To be fair, there is the pretext that the new release was recorded during a tour commemorating the 13th anniversary of the original (because it has “Thirteen” in the title, get it?), but it feels less like a longstanding group fondly, justifiably, looking back and more like a good business move from an ever-shrewd band that knows where its bread is buttered, not that the sizable crowd of fans at Turner Hall Ballroom seemed to have a problem with their taking a trip down memory lane, whatever the motivation for it may be. After openers Bonfire Beach, an agreeably jangly So-Cal post-punk outfit with a distinct lack of charisma, the headliners took the stage, looking, as they always do, like a stylist’s idea of how a rock band is supposed to dress, circa 1996.

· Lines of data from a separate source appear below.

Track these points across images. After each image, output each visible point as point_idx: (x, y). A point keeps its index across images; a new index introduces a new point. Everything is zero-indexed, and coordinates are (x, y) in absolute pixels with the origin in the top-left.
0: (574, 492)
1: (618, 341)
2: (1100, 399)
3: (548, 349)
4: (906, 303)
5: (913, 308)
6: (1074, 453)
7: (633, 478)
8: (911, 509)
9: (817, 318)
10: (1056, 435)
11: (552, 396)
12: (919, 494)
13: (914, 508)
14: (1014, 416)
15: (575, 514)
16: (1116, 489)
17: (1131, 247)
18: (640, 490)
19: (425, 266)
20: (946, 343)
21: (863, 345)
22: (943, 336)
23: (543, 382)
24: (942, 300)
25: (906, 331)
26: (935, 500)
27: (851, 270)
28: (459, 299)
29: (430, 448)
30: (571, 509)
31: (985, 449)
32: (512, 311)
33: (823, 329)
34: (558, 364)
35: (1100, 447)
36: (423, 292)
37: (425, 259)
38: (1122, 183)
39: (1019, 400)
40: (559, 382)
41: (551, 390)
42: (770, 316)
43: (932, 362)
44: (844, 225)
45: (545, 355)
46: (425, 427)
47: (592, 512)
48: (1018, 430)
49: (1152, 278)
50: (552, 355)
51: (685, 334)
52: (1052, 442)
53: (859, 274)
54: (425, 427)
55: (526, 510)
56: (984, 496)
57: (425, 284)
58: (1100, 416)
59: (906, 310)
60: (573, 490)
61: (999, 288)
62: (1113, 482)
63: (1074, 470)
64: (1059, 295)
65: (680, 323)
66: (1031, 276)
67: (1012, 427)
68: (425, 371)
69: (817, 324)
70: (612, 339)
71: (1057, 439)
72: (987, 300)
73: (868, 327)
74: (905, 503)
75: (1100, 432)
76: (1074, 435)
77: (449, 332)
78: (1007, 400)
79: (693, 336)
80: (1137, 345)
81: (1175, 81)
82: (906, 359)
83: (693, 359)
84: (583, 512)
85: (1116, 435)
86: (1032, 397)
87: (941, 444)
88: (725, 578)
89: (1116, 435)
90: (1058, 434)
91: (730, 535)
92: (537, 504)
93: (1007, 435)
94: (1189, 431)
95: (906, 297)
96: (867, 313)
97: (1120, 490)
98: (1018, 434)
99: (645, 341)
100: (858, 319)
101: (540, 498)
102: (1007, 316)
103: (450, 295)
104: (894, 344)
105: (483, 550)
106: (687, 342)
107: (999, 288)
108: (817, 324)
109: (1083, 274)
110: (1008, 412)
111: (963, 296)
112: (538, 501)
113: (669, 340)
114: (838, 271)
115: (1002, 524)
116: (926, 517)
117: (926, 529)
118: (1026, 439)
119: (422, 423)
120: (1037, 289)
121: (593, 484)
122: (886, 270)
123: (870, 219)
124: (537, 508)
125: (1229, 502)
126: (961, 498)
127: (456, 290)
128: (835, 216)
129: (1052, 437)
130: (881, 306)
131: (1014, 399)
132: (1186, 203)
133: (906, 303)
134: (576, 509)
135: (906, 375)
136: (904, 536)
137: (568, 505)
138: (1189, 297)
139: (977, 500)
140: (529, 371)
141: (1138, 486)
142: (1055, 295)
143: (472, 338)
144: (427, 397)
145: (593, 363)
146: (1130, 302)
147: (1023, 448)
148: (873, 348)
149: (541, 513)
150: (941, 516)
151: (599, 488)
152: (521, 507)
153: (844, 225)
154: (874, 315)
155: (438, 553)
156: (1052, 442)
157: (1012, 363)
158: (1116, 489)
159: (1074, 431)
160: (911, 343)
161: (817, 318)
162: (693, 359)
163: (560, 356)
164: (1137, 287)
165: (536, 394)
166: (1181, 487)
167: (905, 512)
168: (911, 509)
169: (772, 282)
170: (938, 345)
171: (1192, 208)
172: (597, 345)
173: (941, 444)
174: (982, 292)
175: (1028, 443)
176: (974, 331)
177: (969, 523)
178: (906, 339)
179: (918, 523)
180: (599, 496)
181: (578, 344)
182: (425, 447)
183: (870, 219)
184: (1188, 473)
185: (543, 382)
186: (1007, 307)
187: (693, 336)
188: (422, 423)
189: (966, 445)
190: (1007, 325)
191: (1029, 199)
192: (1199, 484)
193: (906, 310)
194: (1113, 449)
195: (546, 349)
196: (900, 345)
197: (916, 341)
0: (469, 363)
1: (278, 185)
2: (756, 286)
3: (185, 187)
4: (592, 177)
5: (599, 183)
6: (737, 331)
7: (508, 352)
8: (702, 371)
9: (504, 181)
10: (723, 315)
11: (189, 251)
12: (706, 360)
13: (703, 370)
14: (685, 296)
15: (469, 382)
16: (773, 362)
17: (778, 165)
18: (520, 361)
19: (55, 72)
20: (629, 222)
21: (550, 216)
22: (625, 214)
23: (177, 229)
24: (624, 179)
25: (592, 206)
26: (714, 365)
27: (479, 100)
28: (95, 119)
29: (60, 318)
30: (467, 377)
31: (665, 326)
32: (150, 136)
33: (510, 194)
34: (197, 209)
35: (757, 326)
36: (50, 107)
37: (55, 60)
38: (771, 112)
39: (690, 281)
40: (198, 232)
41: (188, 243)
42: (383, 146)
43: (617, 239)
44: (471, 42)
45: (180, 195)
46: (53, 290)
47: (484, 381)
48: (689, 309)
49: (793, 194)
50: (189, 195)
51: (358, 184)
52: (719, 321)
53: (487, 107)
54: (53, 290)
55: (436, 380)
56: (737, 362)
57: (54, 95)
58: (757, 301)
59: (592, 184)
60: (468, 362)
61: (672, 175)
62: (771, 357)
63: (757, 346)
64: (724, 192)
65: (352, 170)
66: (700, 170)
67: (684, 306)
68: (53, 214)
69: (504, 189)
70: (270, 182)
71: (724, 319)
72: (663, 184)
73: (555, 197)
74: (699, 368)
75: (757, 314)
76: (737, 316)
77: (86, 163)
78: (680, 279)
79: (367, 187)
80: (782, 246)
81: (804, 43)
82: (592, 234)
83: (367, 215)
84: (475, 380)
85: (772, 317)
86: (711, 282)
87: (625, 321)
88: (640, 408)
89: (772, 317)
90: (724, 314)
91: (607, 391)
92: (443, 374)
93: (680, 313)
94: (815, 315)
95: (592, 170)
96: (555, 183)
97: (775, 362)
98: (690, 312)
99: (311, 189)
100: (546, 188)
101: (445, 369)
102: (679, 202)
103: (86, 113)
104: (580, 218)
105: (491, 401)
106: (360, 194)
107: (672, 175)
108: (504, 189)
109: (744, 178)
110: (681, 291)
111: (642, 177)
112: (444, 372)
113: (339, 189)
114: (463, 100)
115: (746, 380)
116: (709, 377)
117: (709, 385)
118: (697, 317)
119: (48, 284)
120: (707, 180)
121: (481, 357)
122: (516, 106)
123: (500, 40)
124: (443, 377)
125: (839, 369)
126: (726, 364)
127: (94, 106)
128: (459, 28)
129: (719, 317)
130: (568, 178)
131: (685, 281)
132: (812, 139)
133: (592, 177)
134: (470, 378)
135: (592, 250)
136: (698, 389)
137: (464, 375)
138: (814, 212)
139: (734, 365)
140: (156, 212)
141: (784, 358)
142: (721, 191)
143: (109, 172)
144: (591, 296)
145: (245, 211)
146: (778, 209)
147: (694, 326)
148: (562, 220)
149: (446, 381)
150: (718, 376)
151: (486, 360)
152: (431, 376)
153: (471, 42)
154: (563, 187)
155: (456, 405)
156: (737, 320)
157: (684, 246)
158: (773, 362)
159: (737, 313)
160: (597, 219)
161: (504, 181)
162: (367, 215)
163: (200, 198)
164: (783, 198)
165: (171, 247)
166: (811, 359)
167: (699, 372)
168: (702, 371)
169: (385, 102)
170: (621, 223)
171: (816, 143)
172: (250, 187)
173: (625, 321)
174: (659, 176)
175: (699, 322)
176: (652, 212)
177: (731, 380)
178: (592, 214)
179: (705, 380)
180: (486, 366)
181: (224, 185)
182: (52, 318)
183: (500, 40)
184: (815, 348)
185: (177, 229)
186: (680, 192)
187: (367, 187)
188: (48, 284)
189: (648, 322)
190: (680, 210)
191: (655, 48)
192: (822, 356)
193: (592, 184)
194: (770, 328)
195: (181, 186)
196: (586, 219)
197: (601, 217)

Although the setlist contained a few digressions, including an impromptu sing-along rendition of “Every Day Should Be a Holiday” from their 1997 sophomore effort …The Dandy Warhols Come Down, the selections predictably stuck mostly to Thirteen Tales. It was enjoyable, too, since whatever missteps they’ve made over the ensuing years, songs like “Godless,” “Shakin’” and even the overexposed single “Bohemian like You” still hold up well. The bombastic sound, while enhancing the trippier entries, did tend to blot out the vocals, though, and while the lyrics to something like “Horse Pills” aren’t exactly poetry, it would still be nice to actually hear them. Overall the night was kind of conflicting, both a welcome reminder of what made The Dandy Warhols big in the first place and a nostalgic demonstration of why they’re not as big anymore.